## [Text shown]

──────────

What are the chances they’ll at least consider this an opportunity for a rail connection to Stewart Airport? Probably slim to none…

Scott E September 28, 2011 - 1:56 pm

I still believe that this could have been done quickly and easily, under emergency conditions, and overriding all of the normal bureaucracy that goes along with these types of things.

Again, I refer to the I-287 collapse in New Jersey. The man in charge: Jim Simpson. Commissioner of the NJDOT and former Chairman of the MTA. See this article on how Simpson got the repairs done so quickly. It’s a shame that the MTA doesn’t have people with this type of motivation and assertiveness anymore.

From the article:

“So we said, look, if the SeaBees can build a runway overnight, why can’t we build this highway?” Simpson noted, referring to the U.S. Navy Construction Battalions renowned for their speedy work. “We know what we need — let’s just get the material and do it.”

John September 28, 2011 - 2:08 pm

I think they are doing it under emergency procedures. If they had to go through full bureaucracy, do you think it would even get done in one year??

pea-jay September 28, 2011 - 11:22 pm

Bigger question is why isn’t insurance picking up some or all of this cost? Doesn’t the MTA insure it’s properties?

Bernie Wagenblast September 28, 2011 - 1:59 pm

Let me play devil’s advocate and ask if service should be eliminated on this line would you also be prepared to have service eliminated on other lightly-used lines (subway, bus and commuter rail)? How much does it cost to run a train to Montauk, especially in the winter months?

Closer to home, do we need subway or bus service on some lesser used lines during the middle of the night? I’m sure the ridership numbers top 2,800 people but would any savings be better spent improving the system during the heavily used hours? In addition, would people in Orange County still be expected to pay the regional payroll/mobility tax if this service is cut?

What is the tipping point where costs are not justified by the number of people served? There are people elsewhere in the country who would argue if the costs of providing a transit service are not fully covered by the fare box the service should not be provided. Not a pleasant thought to contemplate.

Bolwerk September 28, 2011 - 2:57 pm

There are people elsewhere in the country who would argue if the costs of providing a transit service are not fully covered by the fare box the service should not be provided. Not a pleasant thought to contemplate.

Almost without fail, those people have no problem taking other people’s money for their roads and utilities. That leaves three conclusions, all unflattering: they’re hypocrites, they’re morons, or they’re just opportunistic liars.

──────────

## [Provided records]
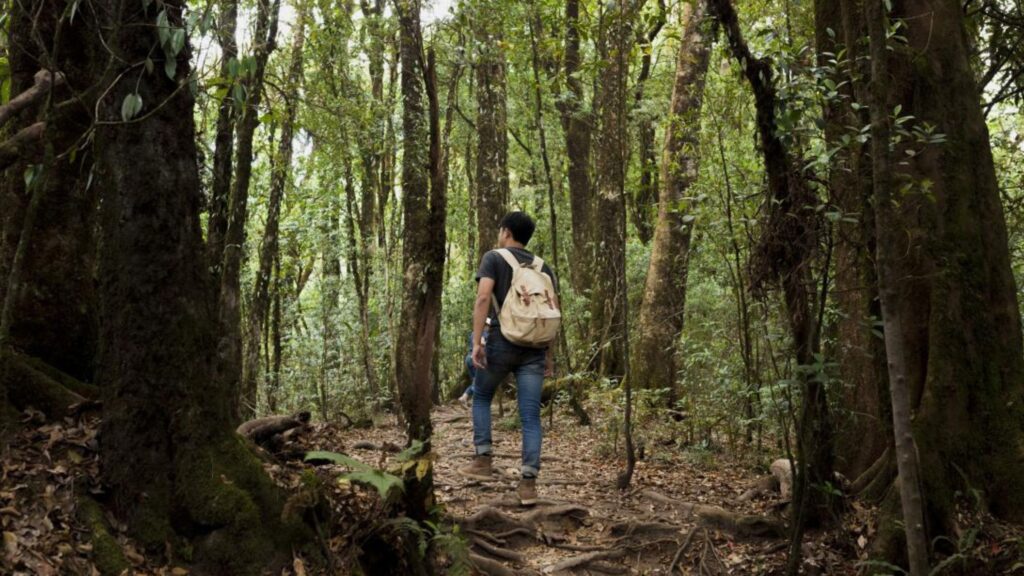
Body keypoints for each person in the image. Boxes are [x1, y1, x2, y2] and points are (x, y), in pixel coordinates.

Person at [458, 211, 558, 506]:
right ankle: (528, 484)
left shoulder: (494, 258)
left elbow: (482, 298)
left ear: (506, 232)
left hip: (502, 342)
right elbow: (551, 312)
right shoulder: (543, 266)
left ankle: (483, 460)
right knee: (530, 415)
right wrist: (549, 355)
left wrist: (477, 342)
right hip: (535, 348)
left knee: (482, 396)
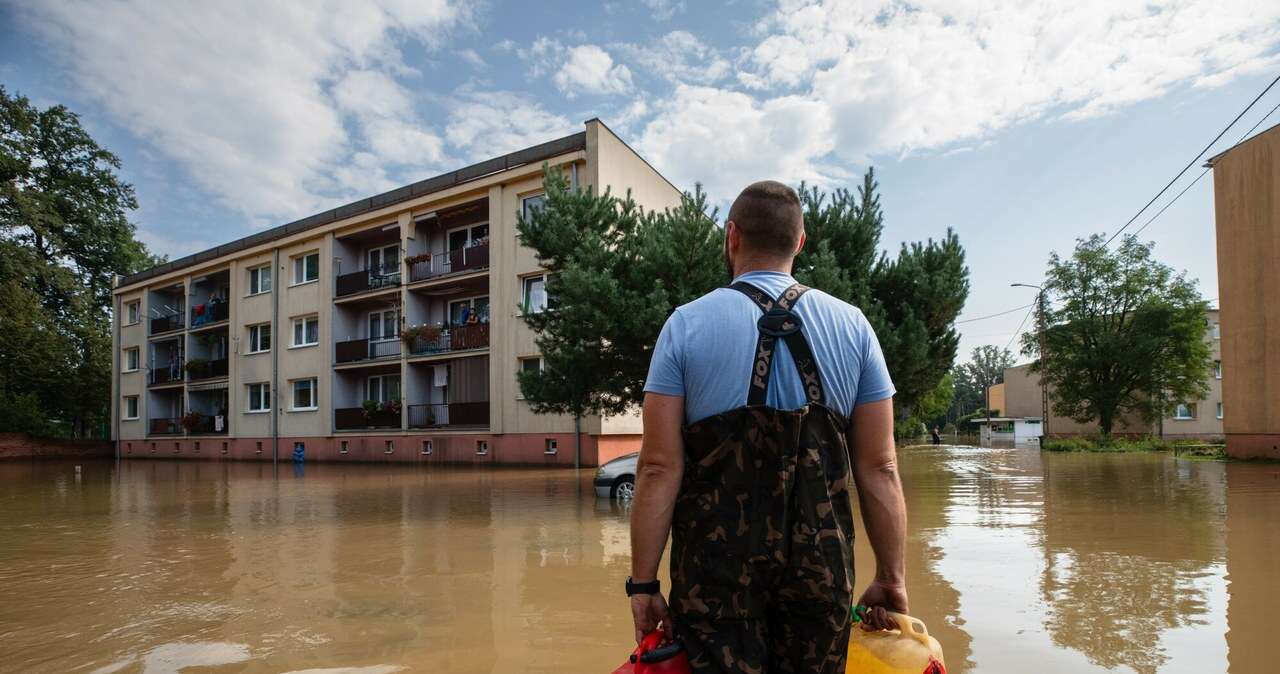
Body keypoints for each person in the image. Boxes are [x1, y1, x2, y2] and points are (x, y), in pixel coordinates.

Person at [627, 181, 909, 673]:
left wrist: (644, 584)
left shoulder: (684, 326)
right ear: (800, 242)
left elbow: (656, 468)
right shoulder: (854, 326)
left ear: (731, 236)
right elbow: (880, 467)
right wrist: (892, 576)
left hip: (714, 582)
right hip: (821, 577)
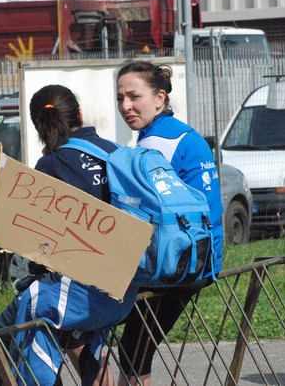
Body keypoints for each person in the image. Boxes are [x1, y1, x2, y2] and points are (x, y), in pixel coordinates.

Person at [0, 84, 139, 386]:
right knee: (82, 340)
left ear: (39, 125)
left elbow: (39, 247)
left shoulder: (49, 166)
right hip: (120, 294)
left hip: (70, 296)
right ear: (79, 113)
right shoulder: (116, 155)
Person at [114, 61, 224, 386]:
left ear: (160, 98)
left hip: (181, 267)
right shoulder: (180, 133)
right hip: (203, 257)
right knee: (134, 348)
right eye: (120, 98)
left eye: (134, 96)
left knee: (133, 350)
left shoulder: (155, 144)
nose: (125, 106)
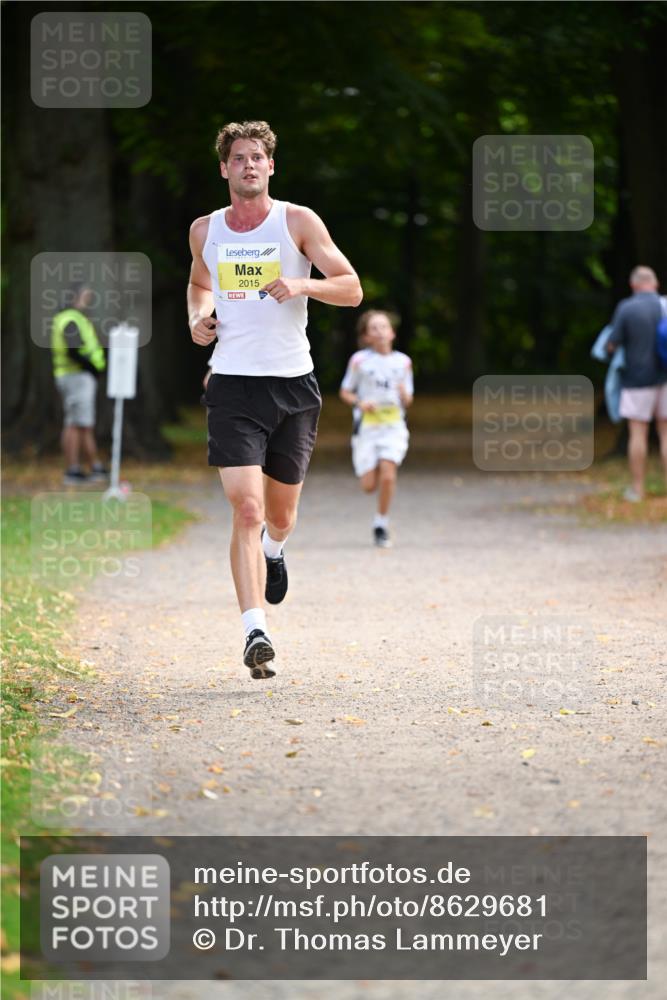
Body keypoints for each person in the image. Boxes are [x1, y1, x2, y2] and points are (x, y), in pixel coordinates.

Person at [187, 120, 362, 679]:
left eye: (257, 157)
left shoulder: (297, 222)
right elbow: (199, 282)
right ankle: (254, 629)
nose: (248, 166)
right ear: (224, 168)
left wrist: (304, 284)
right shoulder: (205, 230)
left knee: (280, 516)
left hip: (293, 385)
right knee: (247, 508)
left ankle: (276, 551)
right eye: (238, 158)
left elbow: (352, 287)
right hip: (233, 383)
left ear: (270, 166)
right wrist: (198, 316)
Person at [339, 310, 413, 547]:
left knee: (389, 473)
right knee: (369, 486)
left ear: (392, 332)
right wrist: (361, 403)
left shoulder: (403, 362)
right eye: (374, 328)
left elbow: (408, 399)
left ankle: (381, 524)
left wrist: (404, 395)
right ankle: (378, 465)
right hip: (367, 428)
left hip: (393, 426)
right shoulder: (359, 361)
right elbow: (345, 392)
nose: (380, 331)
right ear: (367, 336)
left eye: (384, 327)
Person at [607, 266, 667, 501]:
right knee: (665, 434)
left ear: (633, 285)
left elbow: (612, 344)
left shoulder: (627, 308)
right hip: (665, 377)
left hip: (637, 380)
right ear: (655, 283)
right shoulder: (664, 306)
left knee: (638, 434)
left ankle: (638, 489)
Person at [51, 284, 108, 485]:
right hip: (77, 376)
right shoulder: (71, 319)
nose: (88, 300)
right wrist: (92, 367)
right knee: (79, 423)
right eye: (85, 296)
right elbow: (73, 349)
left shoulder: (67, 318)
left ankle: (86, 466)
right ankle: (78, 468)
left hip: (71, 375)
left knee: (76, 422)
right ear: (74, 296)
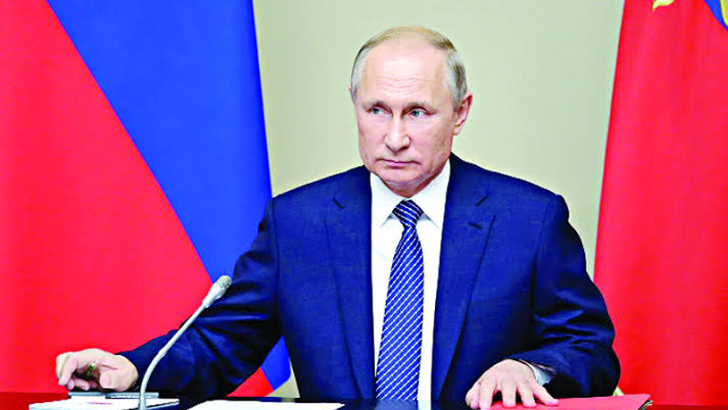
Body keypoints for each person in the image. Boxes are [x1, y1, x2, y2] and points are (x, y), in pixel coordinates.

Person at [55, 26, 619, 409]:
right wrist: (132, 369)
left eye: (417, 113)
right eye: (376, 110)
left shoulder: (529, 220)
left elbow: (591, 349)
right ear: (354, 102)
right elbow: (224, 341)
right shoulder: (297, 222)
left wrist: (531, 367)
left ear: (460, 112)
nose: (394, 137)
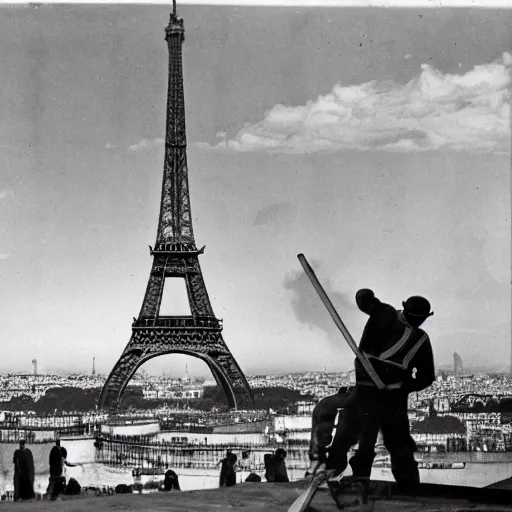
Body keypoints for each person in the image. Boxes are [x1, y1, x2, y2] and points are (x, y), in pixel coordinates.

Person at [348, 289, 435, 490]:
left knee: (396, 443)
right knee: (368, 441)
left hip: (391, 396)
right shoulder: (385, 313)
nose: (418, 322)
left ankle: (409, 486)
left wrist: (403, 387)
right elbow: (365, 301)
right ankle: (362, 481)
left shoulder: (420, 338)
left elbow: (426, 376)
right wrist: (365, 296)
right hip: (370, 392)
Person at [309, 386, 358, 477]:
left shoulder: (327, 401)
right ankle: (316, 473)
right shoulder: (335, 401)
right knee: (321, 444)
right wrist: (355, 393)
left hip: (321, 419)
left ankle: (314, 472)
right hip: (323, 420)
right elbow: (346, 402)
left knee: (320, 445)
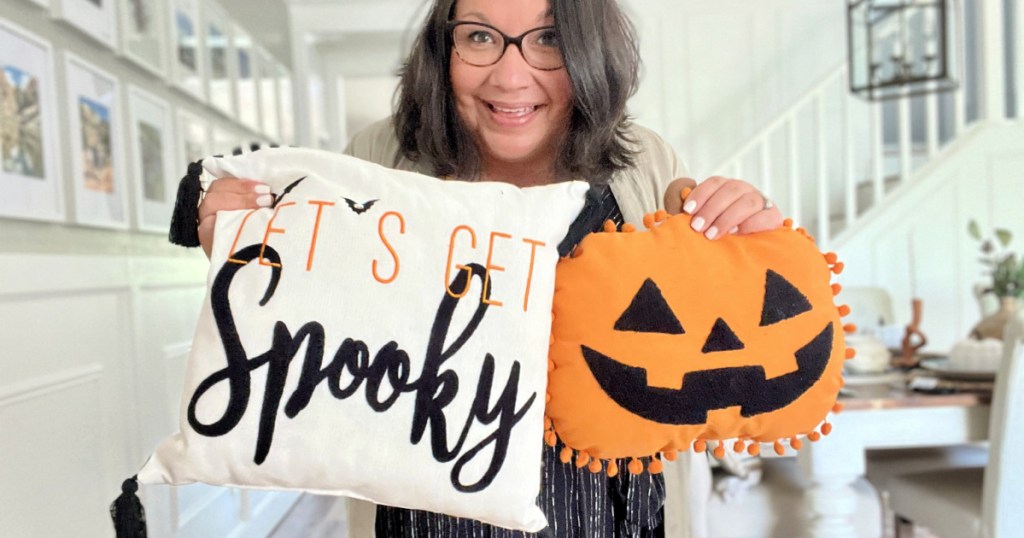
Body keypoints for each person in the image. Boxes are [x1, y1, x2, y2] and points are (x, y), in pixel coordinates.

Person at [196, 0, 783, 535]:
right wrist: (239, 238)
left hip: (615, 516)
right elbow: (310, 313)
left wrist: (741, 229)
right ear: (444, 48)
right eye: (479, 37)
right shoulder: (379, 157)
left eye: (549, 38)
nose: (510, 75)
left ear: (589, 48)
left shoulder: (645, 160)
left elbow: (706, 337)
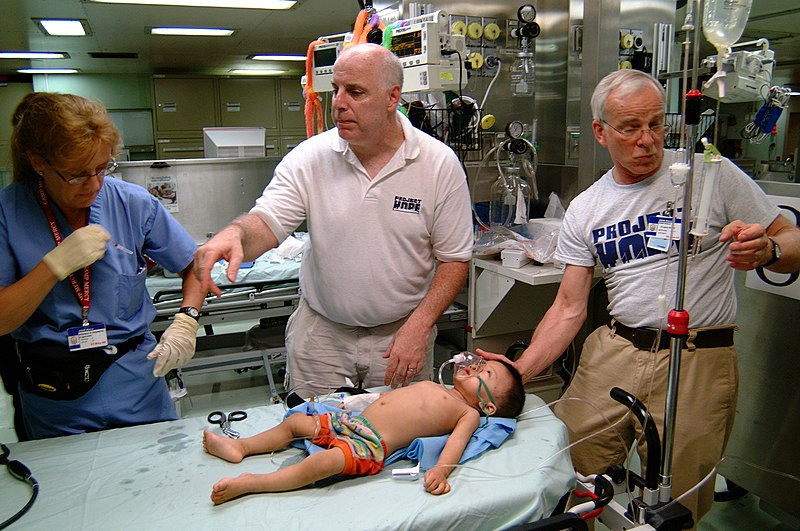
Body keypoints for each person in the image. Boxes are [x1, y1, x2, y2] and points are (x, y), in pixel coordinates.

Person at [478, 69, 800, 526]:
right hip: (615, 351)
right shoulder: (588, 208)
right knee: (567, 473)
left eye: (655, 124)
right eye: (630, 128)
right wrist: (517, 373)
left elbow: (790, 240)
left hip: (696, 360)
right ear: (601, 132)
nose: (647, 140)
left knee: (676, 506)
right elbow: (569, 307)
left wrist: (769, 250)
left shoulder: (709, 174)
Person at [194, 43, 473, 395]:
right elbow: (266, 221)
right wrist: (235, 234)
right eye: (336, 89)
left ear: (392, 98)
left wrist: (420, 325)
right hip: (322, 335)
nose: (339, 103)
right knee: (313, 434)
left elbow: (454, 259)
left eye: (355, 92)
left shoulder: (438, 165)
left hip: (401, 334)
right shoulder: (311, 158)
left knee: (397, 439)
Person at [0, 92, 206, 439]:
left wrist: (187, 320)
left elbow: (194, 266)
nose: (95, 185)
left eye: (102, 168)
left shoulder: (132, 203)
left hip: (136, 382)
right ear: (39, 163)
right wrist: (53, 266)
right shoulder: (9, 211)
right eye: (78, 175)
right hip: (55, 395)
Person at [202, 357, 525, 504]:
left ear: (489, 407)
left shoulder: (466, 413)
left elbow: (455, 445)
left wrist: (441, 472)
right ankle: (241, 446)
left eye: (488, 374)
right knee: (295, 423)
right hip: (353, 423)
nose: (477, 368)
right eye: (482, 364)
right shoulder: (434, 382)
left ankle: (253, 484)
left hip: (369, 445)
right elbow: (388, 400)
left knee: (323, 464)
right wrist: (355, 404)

──────────

## [Exercise prompt]
Carry on the transit comment thread from its last sentence.

## [The answer]
I really don’t know what FEMA is going to kick in, but assuming the MTA is on the hook for the whole $60M, I think the proper way to weigh this issue is to weigh how useful PJL will be in the future – not what it does for 2300 riders/day.

Regarding whether you keep a service or not, contribution margin could be a tipping point to look at. If staffing, tracks, signals, turnstile maintenance, TVM maintenance, and station utilities – the fixed costs – are covered by fares, at least most of the loss will be in the incremental cost of operating a train. For example, Bedford Ave. will have lights on and a worker in the booth regardless of whether the L is running at 2TPH or 15TPH. The booth, utilities, and station maintenance could have their costs covered, but the train could still run at a loss. Further, the 2TPH trains could still be improving the bottom line indirectly because having them means at least a few riders will ride during the busier hours, knowing they can get back home during the quieter hours. This all leaves open the possibility that a service can only run at a financial loss, and the best option financially is finding the lowest loss.

Barring other factors, like the politics and social utility of servicing the taxpayers who subsidize the service, what one would perhaps wants to do regarding the subway is decide whether shutting down a few hours a day degrades or improves contribution margin, and act accordingly.

SpendmoreWastemore September 28, 2011 - 3:11 pm

Somewhat O/T but germane:
10 car trains with 10 people look pretty dumb, except that there are few of them.
e.g. at 1AM the 1-2-3 can be full, standing room only. Somewhere in the small hours they get empty, but then by about 5:30 they start filling up again. So if you’ve hired staff to drive the trains from 12M-8a, do you have them sit from 3-5am?

This situation probably varies by line. I think MTA should at least look at running half trains, needing only 1 staff, on some lines during low ridership hours. By getting rid of work rules the extra staff (the conductor not needed on the 1/2 train) could still have a job and do some sort of essential work.

Bolwerk September 28, 2011 - 6:06 pm

They may look dumb, but they might be perfectly reasonable, particularly is equipment is being marshaled into place for rush hour.

I’m skeptical about half trains, if only because they are labor-intensive to reconnect when you might only get 1-2 round trips out of them. The more obvious thing to do would be to run full trains without the already unnecessary conductor. If more frequency, but not more capacity, is still called for, then consider running half the cars.

Prester John September 28, 2011 - 8:00 pm

I’m not sure what your point is, other than the obvious point that everyone has a cost-benefit threshold, and different people define this threshold differently.

Farebox recovery is a bad threshold because it doesn’t take into account the true costs of driving (against which the costs of mass transit should be weighed) nor the full benefits of having a mass transit system (including reducing congestion and thus improving productivity for car commuters and delivery trucks).

However, the cost-benefit threshold is not what’s at issue here, as you suggest, but rather whether the threshold should be applied consistently: service on bus/train lines with more ridership is being cut, but the Port Jervis line is getting $50 million in funds as well as continued subsidies. The agency should evaluate all cuts by the same standard, and apply the funds in a manner that benefits the most riders and takes the most cars off the road. Simple as that.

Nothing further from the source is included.